Task objective> Transcribe all of the data, leaving nothing out and changing nothing.

Supplied information>
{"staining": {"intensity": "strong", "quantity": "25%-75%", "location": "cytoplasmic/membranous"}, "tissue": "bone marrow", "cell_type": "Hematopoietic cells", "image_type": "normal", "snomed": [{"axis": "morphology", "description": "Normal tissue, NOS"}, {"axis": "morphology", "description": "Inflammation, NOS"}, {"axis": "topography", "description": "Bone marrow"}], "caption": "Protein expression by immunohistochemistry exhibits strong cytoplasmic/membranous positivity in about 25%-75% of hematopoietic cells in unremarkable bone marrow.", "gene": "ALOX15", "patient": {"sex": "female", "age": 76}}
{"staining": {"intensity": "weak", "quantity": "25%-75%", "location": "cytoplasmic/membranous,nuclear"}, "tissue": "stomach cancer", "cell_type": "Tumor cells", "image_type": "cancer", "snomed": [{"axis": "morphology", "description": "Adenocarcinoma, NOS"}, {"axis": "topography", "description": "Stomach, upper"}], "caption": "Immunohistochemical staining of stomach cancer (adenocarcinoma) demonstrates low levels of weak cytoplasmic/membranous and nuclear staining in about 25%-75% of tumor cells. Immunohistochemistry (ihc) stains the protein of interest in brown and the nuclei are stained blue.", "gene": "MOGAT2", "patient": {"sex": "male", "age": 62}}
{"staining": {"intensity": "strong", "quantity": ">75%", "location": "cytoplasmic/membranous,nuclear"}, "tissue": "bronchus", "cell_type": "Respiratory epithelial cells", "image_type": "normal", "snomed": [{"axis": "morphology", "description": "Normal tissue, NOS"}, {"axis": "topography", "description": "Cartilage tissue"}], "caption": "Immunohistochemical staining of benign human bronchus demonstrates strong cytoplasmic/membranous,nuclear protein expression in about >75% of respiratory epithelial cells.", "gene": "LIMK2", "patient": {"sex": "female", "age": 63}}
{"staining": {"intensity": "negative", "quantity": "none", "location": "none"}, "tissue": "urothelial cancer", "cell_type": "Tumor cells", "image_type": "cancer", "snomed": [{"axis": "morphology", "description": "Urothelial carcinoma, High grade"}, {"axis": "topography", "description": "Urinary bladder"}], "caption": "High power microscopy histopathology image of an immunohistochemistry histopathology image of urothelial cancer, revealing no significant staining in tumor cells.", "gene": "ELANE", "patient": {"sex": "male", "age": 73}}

Expected output>
{"staining": {"intensity": "strong", "quantity": "25%-75%", "location": "cytoplasmic/membranous"}, "tissue": "bone marrow", "cell_type": "Hematopoietic cells", "image_type": "normal", "snomed": [{"axis": "morphology", "description": "Normal tissue, NOS"}, {"axis": "morphology", "description": "Inflammation, NOS"}, {"axis": "topography", "description": "Bone marrow"}], "caption": "Protein expression by immunohistochemistry exhibits strong cytoplasmic/membranous positivity in about 25%-75% of hematopoietic cells in unremarkable bone marrow.", "gene": "ALOX15", "patient": {"sex": "female", "age": 76}}
{"staining": {"intensity": "weak", "quantity": "25%-75%", "location": "cytoplasmic/membranous,nuclear"}, "tissue": "stomach cancer", "cell_type": "Tumor cells", "image_type": "cancer", "snomed": [{"axis": "morphology", "description": "Adenocarcinoma, NOS"}, {"axis": "topography", "description": "Stomach, upper"}], "caption": "Immunohistochemical staining of stomach cancer (adenocarcinoma) demonstrates low levels of weak cytoplasmic/membranous and nuclear staining in about 25%-75% of tumor cells. Immunohistochemistry (ihc) stains the protein of interest in brown and the nuclei are stained blue.", "gene": "MOGAT2", "patient": {"sex": "male", "age": 62}}
{"staining": {"intensity": "strong", "quantity": ">75%", "location": "cytoplasmic/membranous,nuclear"}, "tissue": "bronchus", "cell_type": "Respiratory epithelial cells", "image_type": "normal", "snomed": [{"axis": "morphology", "description": "Normal tissue, NOS"}, {"axis": "topography", "description": "Cartilage tissue"}], "caption": "Immunohistochemical staining of benign human bronchus demonstrates strong cytoplasmic/membranous,nuclear protein expression in about >75% of respiratory epithelial cells.", "gene": "LIMK2", "patient": {"sex": "female", "age": 63}}
{"staining": {"intensity": "negative", "quantity": "none", "location": "none"}, "tissue": "urothelial cancer", "cell_type": "Tumor cells", "image_type": "cancer", "snomed": [{"axis": "morphology", "description": "Urothelial carcinoma, High grade"}, {"axis": "topography", "description": "Urinary bladder"}], "caption": "High power microscopy histopathology image of an immunohistochemistry histopathology image of urothelial cancer, revealing no significant staining in tumor cells.", "gene": "ELANE", "patient": {"sex": "male", "age": 73}}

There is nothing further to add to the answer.